Julie bukanlah karakter yang lemah, tetapi ia masih mencari jati dirinya. Ia ingin menjadi pembuat film, tetapi belum tahu bagaimana caranya. Ia ingin mencintai, tetapi belum paham batas-batas yang sehat dalam hubungan. The Souvenir adalah perjalanan tentang bagaimana seseorang tumbuh dan belajar dari kesalahan, meskipun dengan cara yang menyakitkan.

Ada juga tema besar tentang bagaimana kita mengenang masa lalu. Judul The Souvenir sendiri berarti "kenang-kenangan," dan film ini terasa seperti seseorang yang mencoba mengingat kembali kisah cintanya—dengan segala keindahan, kebingungan, dan luka yang menyertainya.

Kesabaran yang Dibutuhkan untuk Menikmati Film Ini

Tidak semua orang akan menikmati The Souvenir. Ini adalah film dengan ritme yang sangat lambat dan cenderung minimalis. Banyak adegan yang terasa seperti potongan kehidupan nyata tanpa konflik besar atau klimaks dramatis. Jika kamu terbiasa dengan film-film yang lebih konvensional, mungkin kamu akan merasa film ini membosankan.

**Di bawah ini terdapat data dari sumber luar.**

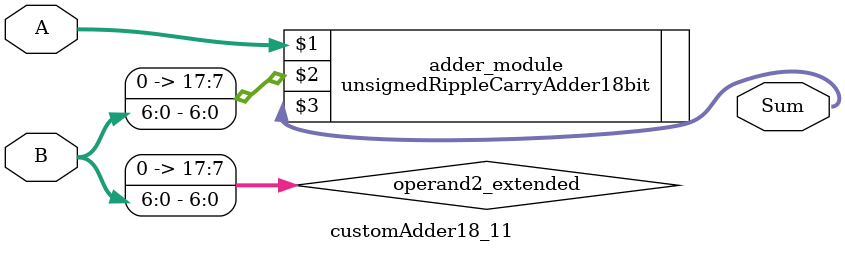
<source format=v>

module customAdder18_11(
                    input [17 : 0] A,
                    input [6 : 0] B,
                    
                    output [18 : 0] Sum
            );

    wire [17 : 0] operand2_extended;
    
    assign operand2_extended =  {11'b0, B};
    
    unsignedRippleCarryAdder18bit adder_module(
        A,
        operand2_extended,
        Sum
    );
    
endmodule
        
</source>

Namun, bagi yang bisa bersabar dan membiarkan diri tenggelam dalam dunia yang diciptakan Joanna Hogg, The Souvenir adalah pengalaman yang sangat kaya secara emosional. Film ini tidak memberi jawaban atau resolusi yang jelas, tetapi justru itulah yang membuatnya terasa begitu nyata.

Kesimpulan: Film yang Menghantui dan Tak Mudah Dilupakan

The Souvenir bukanlah film romansa biasa. Ini adalah kisah yang subtil, reflektif, dan sangat personal tentang cinta, kehilangan, dan pertumbuhan. Film ini tidak memberikan kenyamanan atau kepuasan instan, tetapi justru meninggalkan kesan yang mendalam.

Jika kamu menyukai film-film arthouse yang lebih mengutamakan emosi dan atmosfer daripada plot yang jelas, maka The Souvenir adalah pilihan yang tepat. Ini adalah film yang akan tetap tinggal di pikiran lama setelah kamu menontonnya—seperti kenangan akan cinta yang pernah ada, yang indah sekaligus menyakitkan.